* DOCUMENT TEXT *

Wednesday, December 2, 2009

Lacroix's Long Road to Disappointment

Yesterday, the news came in that I and many others dreaded. The French courts ruled in favor of the Falic Group, the owners of Christian Lacroix, allowing them to disassemble the company and reduce it to a licensing operation. The ready to wear and couture are no longer. The collections which Lacroix became synonymous and celebrated for are at this moment finished. His white knight Sheik Ajman did not meet the deadline of December 1, 2009 to show valid proof that his $100 million offer to buy the company was in fact real. This failure on the Sheik's part closed the doors of hope and waiting that Lacroix has endured these last several months. Delays and postponements added to the drama of this final decision.

The last delay which occured a month ago was the most distressing. Its reason was that the Sheikh,who offered to rescue the company, pay off its debts and give Lacroix an equity stake in the new company, centered on the embarassing fact that Ajman was unable to substantiate to the ruling judge that he, in fact, had the actual funds. His word and pledge was not sufficient. The courts wanted to see actual proof and thus postponed the hearings until yesterday. I had a very bad feeling when I read that news.The galling effect of this disclosure showed on the face of Mr. Lacroix at that time. He appeared to age overnight. His face became loose, drawn and his eyes looked exhausted,haunted and sad. The light, amused expression he wears was utterly changed.

Christian is angered and now fighting all forces alone, though his partner, Mr. Topiol, is doing battle alongside. Topiol appears to have plenty of fight left in him, though Lacroix seems spent.
I know from experience that there is nothing more dispiriting than to lose control of ones company. When the ownership passes from your hands to a financial backer, or worse the courts, you have no power. Standing to the side and watching all that you've created is taken away and you become the mute witness. Your staff is no longer yours, the keys are no longer yours, the decisions are no longer yours. Your voice is no longer heard.

* TASK ITEM *
Answer these questions using the post about Christian Lacroix:
1. By what date was Sheik Ajman required to show proof that his offer was real?
2. How much did Sheik Ajman offer to buy the company?
3. Who is the partner doing battle alongside Lacroix?

* Stored dataset items *
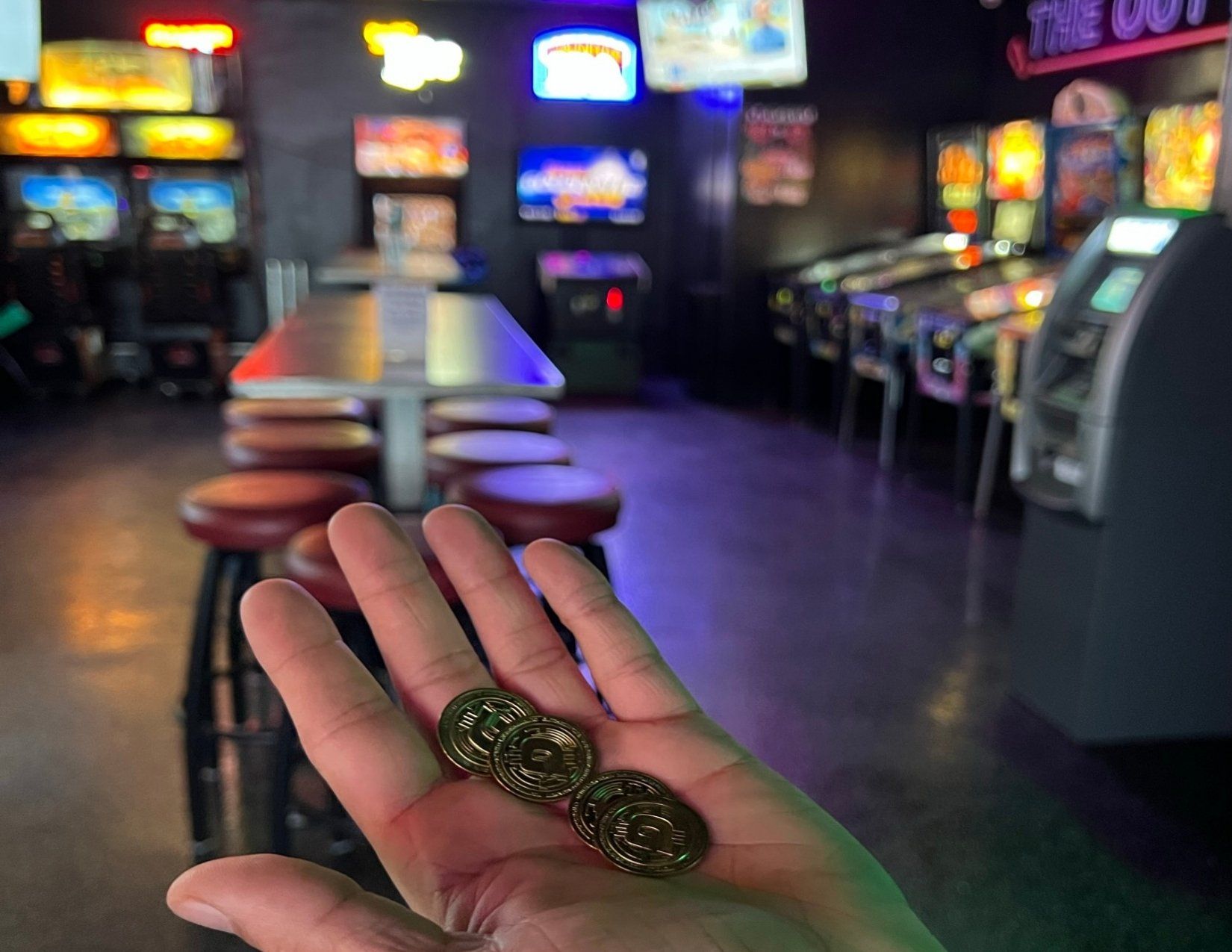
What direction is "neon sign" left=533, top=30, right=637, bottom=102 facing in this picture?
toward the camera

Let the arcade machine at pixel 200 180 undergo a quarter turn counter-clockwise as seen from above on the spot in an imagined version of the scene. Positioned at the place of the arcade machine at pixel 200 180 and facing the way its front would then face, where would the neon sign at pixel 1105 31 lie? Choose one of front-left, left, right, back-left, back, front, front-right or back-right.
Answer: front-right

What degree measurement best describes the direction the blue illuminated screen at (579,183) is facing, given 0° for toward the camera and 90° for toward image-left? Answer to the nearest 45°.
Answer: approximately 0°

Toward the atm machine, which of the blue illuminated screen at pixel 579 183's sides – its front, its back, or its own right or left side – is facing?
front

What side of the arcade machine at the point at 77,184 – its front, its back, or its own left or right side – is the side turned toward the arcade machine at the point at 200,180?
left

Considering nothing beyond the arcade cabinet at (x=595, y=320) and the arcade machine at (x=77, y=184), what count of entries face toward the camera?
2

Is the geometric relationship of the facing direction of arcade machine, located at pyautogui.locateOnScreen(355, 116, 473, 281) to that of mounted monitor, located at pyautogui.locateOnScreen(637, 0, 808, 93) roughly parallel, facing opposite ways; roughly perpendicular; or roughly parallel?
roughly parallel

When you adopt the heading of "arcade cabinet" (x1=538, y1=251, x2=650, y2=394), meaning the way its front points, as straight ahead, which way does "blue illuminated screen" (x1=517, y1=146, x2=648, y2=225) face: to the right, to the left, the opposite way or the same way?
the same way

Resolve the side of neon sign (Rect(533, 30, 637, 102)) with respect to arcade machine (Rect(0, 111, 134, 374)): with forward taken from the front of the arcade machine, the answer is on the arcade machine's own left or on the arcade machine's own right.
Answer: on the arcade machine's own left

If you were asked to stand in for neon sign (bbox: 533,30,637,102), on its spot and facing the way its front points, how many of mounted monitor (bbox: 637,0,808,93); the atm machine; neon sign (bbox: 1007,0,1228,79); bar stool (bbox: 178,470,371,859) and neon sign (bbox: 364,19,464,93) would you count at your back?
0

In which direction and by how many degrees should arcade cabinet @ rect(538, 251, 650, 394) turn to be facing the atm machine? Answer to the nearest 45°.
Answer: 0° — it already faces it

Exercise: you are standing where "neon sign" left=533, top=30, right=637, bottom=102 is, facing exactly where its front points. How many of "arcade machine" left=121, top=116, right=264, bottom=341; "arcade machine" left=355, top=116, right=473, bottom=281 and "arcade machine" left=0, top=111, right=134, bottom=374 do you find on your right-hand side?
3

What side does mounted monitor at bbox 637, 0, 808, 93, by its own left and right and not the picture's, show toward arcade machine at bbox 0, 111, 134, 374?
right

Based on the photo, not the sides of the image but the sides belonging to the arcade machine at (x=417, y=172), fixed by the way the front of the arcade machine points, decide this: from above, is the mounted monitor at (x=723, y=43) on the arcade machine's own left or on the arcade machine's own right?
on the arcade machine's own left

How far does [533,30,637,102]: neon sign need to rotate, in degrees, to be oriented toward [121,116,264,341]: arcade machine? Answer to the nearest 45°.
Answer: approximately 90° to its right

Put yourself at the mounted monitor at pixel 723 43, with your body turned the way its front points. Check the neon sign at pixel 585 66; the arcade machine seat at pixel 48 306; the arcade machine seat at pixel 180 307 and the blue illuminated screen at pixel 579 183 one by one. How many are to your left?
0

* ANSWER BELOW *
1. December 1, 2009
2. $100 million
3. Mr. Topiol